Segment Start: RECORDS PROVIDED
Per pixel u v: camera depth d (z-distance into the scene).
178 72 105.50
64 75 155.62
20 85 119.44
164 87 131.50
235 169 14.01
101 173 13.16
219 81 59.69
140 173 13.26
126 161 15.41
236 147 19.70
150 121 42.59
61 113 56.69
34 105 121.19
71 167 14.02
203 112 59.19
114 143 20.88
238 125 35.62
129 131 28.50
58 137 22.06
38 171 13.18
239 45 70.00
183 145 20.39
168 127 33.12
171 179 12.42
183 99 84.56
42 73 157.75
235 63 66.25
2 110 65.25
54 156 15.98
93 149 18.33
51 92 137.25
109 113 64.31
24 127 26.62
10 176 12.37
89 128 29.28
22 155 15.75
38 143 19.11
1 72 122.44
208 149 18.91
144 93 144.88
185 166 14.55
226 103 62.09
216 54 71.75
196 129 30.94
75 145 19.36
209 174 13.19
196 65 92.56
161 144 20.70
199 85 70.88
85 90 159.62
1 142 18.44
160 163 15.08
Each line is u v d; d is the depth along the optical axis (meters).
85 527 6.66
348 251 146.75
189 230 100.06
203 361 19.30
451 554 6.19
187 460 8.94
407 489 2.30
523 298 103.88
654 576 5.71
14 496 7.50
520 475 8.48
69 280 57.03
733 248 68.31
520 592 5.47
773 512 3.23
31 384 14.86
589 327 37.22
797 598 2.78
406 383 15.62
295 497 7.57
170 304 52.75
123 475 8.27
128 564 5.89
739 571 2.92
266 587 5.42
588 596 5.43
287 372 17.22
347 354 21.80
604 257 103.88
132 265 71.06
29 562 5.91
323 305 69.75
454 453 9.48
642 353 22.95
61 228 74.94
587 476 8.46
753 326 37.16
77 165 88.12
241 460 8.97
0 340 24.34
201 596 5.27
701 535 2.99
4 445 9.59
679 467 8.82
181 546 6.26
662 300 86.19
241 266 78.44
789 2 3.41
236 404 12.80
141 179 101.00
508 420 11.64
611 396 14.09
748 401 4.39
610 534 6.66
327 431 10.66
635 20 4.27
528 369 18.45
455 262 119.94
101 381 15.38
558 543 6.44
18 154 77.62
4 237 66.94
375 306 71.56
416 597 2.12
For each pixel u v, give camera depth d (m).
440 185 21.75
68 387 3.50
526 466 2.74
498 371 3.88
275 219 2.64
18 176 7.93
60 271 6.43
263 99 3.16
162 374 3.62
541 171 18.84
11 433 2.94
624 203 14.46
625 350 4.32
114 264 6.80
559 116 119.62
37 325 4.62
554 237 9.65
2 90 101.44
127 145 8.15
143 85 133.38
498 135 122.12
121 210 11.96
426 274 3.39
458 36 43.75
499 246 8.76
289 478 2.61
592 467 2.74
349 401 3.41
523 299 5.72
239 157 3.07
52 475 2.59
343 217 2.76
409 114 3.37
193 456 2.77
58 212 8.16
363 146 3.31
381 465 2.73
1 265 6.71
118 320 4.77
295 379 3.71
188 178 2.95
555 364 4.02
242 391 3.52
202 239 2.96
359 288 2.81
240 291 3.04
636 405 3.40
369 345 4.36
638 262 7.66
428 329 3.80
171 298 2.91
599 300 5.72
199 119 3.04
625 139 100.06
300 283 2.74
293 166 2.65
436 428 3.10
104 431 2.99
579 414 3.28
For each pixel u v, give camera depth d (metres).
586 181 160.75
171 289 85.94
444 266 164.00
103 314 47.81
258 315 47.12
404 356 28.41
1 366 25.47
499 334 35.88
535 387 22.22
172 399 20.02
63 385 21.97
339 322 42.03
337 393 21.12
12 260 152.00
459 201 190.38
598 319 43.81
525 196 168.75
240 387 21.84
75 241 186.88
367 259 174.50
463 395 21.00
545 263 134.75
Segment End: RECORDS PROVIDED
YOUR GOAL:
Transcribe each line of the data exactly, skipping none.

RESULT OF THE EXERCISE:
Per pixel u v: camera depth d (z-distance into the scene).
178 72 105.50
64 75 155.62
20 85 119.44
164 87 131.50
235 169 14.01
101 173 13.16
219 81 59.69
140 173 13.26
126 161 15.41
236 147 19.70
150 121 42.59
61 113 56.69
34 105 121.19
71 167 14.02
203 112 59.19
114 143 20.88
238 125 35.62
129 131 28.50
58 137 22.06
38 171 13.18
239 45 70.00
183 145 20.39
168 127 33.12
171 179 12.42
183 99 84.56
42 73 157.75
235 63 66.25
2 110 65.25
54 156 15.98
93 149 18.33
51 92 137.25
109 113 64.31
24 127 26.62
10 176 12.37
89 128 29.28
22 155 15.75
38 143 19.11
1 72 122.44
208 149 18.91
144 93 144.88
185 166 14.55
226 103 62.09
216 54 71.75
196 129 30.94
75 145 19.36
209 174 13.19
196 65 92.56
161 144 20.70
199 85 70.88
85 90 159.62
1 142 18.44
160 163 15.08
Each line is u v d; d is the depth along the optical axis (meters).
85 527 6.66
348 251 146.75
189 230 100.06
203 361 19.30
451 554 6.19
187 460 8.94
407 489 2.30
523 298 103.88
654 576 5.71
14 496 7.50
520 475 8.48
69 280 57.03
733 248 68.31
520 592 5.47
773 512 3.23
31 384 14.86
589 327 37.22
797 598 2.78
406 383 15.62
295 497 7.57
170 304 52.75
123 475 8.27
128 564 5.89
739 571 2.92
266 587 5.42
588 596 5.43
287 372 17.22
347 354 21.80
604 257 103.88
132 265 71.06
29 562 5.91
323 305 69.75
454 453 9.48
642 353 22.95
61 228 74.94
587 476 8.46
753 326 37.16
77 165 88.12
241 460 8.97
0 340 24.34
201 596 5.27
701 535 2.99
4 445 9.59
679 467 8.82
181 546 6.26
662 300 86.19
241 266 78.44
789 2 3.41
236 404 12.80
141 179 101.00
508 420 11.64
611 396 14.09
748 401 4.39
610 534 6.66
327 431 10.66
635 20 4.27
528 369 18.45
455 262 119.94
101 381 15.38
558 543 6.44
18 154 77.62
4 237 66.94
375 306 71.56
416 597 2.12
For each pixel u v, give camera depth d (m).
440 185 21.75
68 387 3.50
526 466 2.74
498 371 3.88
275 219 2.64
18 176 7.93
60 271 6.43
263 99 3.16
162 374 3.62
541 171 18.84
11 433 2.94
624 203 14.46
625 350 4.32
114 264 6.80
559 116 119.62
37 325 4.62
554 237 9.65
2 90 101.44
127 145 8.15
143 85 133.38
498 135 122.12
121 210 11.96
426 274 3.39
458 36 43.75
499 246 8.76
289 478 2.61
592 467 2.74
349 401 3.41
523 299 5.72
239 157 3.07
52 475 2.59
343 217 2.76
409 114 3.37
193 456 2.77
58 212 8.16
363 146 3.31
381 465 2.73
1 265 6.71
118 320 4.77
295 379 3.71
188 178 2.95
555 364 4.02
242 391 3.52
202 239 2.96
359 288 2.81
240 291 3.04
636 405 3.40
369 345 4.36
638 262 7.66
428 329 3.80
171 298 2.91
599 300 5.72
199 119 3.04
625 139 100.06
300 283 2.74
293 166 2.65
436 428 3.10
104 431 2.99
579 414 3.28
For each pixel u v, give camera depth d (metres).
586 181 160.75
171 289 85.94
444 266 164.00
103 314 47.81
258 315 47.12
404 356 28.41
1 366 25.47
499 334 35.88
535 387 22.22
172 399 20.02
63 385 21.97
339 322 42.03
337 393 21.12
12 260 152.00
459 201 190.38
598 319 43.81
525 196 168.75
240 387 21.84
75 241 186.88
367 259 174.50
463 395 21.00
545 263 134.75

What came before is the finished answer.